The Municipal Journal reports (£) that there is a 70% satisfaction rate with the performance of local councils, according to a Populus poll for LG Communications.
This is up fractionally from 68% at the end of last year, and up rather more on 62% in January last year, when there was concern in a lot of places about ice on roads and pavements not being gritted enough.
Those who believe their council provides value for money is up from 46% to 51%.
Of course all these figures vary widely according to individual local authorities.
Given the sharp spending cuts that councils (unlike central Government) have coped with, the satisfaction rating is pretty impressive.
A big factor helping the score is sure to be that, overwhelmingly, councils signed up to the deal to freeze Council Tax.
The full survey is here. In Wales where the Council Tax has been going up, the satisfaction rating is 62% and the value for money rating is 42% – both markedly lower than in England and Scotland. Of course, the sample size becomes smaller when you break it down in this way. But Welsh local government does have the lowest satisfaction rating for Great Britain. I suspect that this is not just a sampling fluke. (South east England has the highest at 77%).

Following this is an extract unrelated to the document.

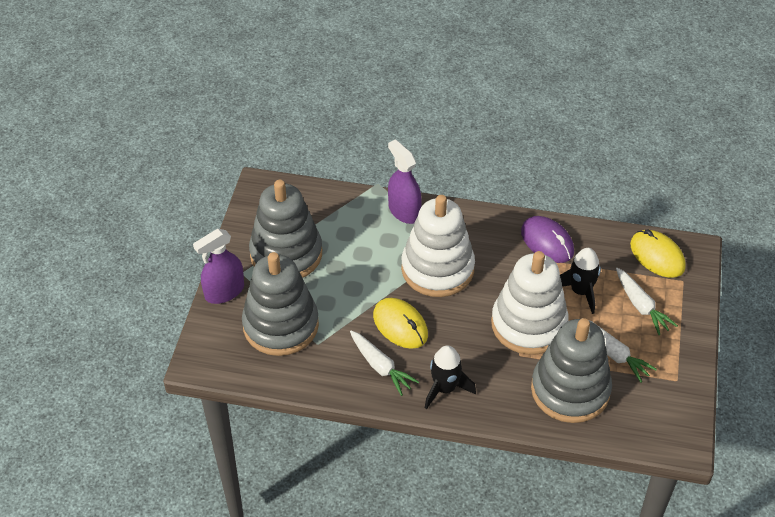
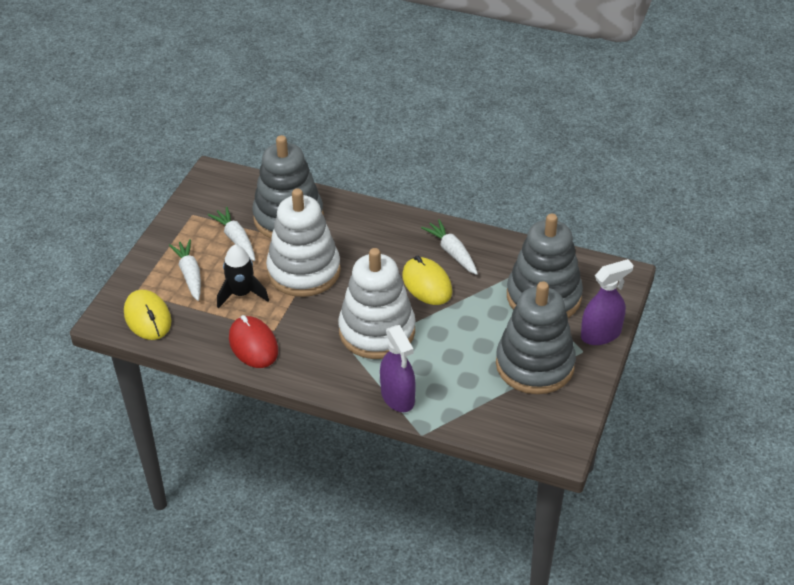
camera: 170 degrees left, 5 degrees down
black rocket [425,346,476,409] -> none
purple mouse [521,216,574,263] -> red mouse [229,315,278,368]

In an analysis Neil Wholey says:
Satisfaction with street cleansing has gone from 67% to 73% between January 2011 and now. Refuse collection satisfaction has gone from 73% to 85% over the same period. The polling on service satisfaction started in January 2011 which was a low point in service delivery due to the problems in quickly removing ice and the disruption this caused to services. Therefore councils have recovered since then and shown improved resilience as time has progressed.
There are continued problems with satisfaction with road maintenance, with only 40% of the public thinking that standards are satisfactory, and is an obvious area for improvement if councils are to better meet the needs of their residents. Pavement maintenance is rated slightly higher at 52% and is therefore another area for improvement.
Despite some high profile library closures in the country as a whole, satisfaction with the library service has actually risen.
The big message from the poll is that the doom-mongers who claimed that spending cuts "inevitably" meant service cuts have been confounded. Most councils, although by no means all, have coped well with the cuts, managing to maintain or improve the services that matter to their residents.